Three-dimensional terahertz continuous wave imaging radar for nondestructive testing

• Published in: IEEE access Vol. 8; p. 1
• Main Authors: Zhang, Xiaoxuan, Chang, Tianying, Wang, Zhongmin, Cui, Hong-Liang
• Format: Journal Article
• Language: English
• Published: Piscataway IEEE 01.01.2020; The Institute of Electrical and Electronics Engineers, Inc. (IEEE)
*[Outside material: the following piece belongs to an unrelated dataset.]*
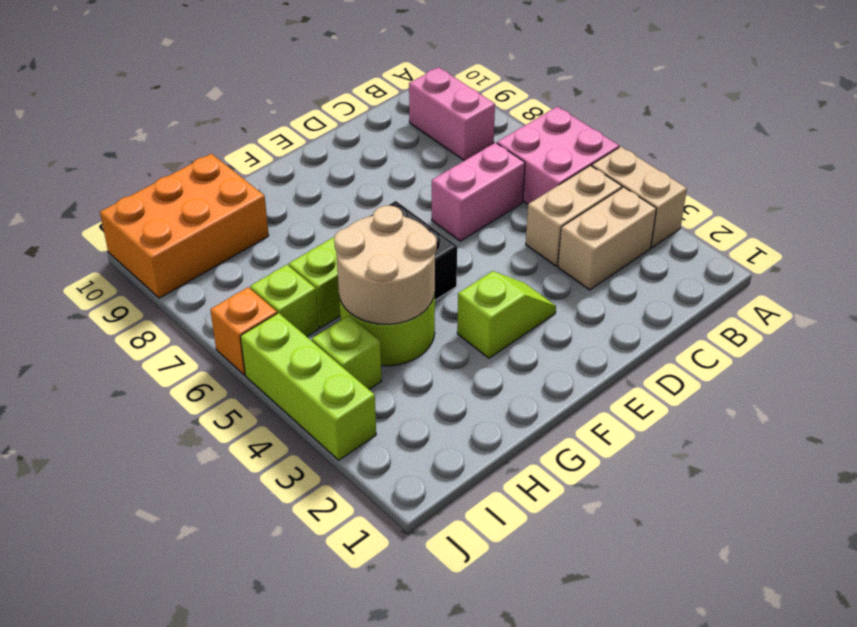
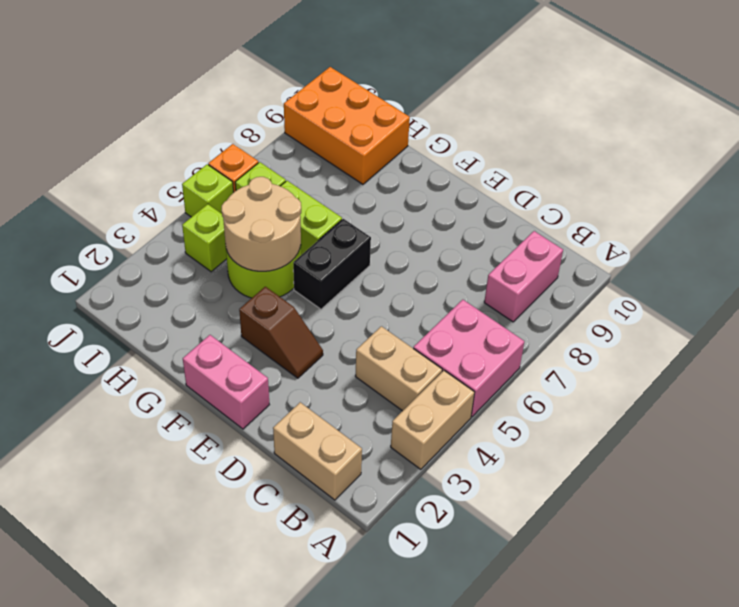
tan 1x2 brick [558,187,656,290] -> tan 1x2 brick moved to [273,402,362,500]
pink 1x2 brick [432,143,525,241] -> pink 1x2 brick moved to [183,335,269,429]
lime 1x2 slope [457,271,556,358] -> brown 1x2 slope [239,287,323,378]
lime 1x3 brick [240,313,376,460] -> lime 1x1 brick [182,164,234,217]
• Subjects: Algorithms; All-solid-state electronics; Bandwidth; Broadband; Continuous radiation; Continuous wave imaging sensors; Destructive testing; Fast Fourier transformations; Free electron lasers; Image reconstruction; Imaging; Imaging radar; Inclusions; Nondestructive testing; Object recognition; Phase unwrapping; Platforms; Quantum cascade lasers; R&D; Radar; Radar imaging; Refractivity; Research & development; Synthetic aperture radar; Terahertz frequencies; Thickness measurement; Three dimensional imaging; Three-dimensional displays; Three-dimensional reconstruction
• ISSN: 2169-3536; 2169-3536
• DOI: 10.1109/ACCESS.2020.3014170

In recent years, our research group has been devoting substantial efforts to the research and development of active all-solid-state electronic terahertz (THz) continuous wave imaging systems for nondestructive testing, which is currently benefitting from the increasing amount of transmitting power, high performance/cost ratio and adaptability to engineering. In this paper, an in-house developed broadband linear frequency modulated continuous wave (LFMCW) three-dimensional (3D) THz imaging system is described, and two sets of experimental platforms are set up to assist the planning and completion of the research, including a narrow-band LFMCW 3D imaging radar and a wide-band stepped-frequency modulated continuous wave 3D imaging radar. For 3D imaging systems, to cope with demanding scenarios and to achieve excellent imaging performance, various reconstruction algorithms are explored. The first is a spectral refinement and correction approach based on fast Fourier transform and modern spectral estimation for accurate thickness measurement. The second is the synthetic aperture radar imaging algorithm for surface detection or internal detection of objects with lower refractive index. The third is a 3D reconstruction algorithm based on half space Green's function and the exploding source model for the interior detection of materials with higher refractive index. The fourth is the frequency interference algorithm combining phase unwrapping to measure uneven and nonplanar surfaces. Exploiting these systems, along with the associated experimental platforms and reconstruction algorithms, we successfully implemented non-destructive testing for objects with various defects and of different materials, such as polymer boards with voids, and foam with inclusions.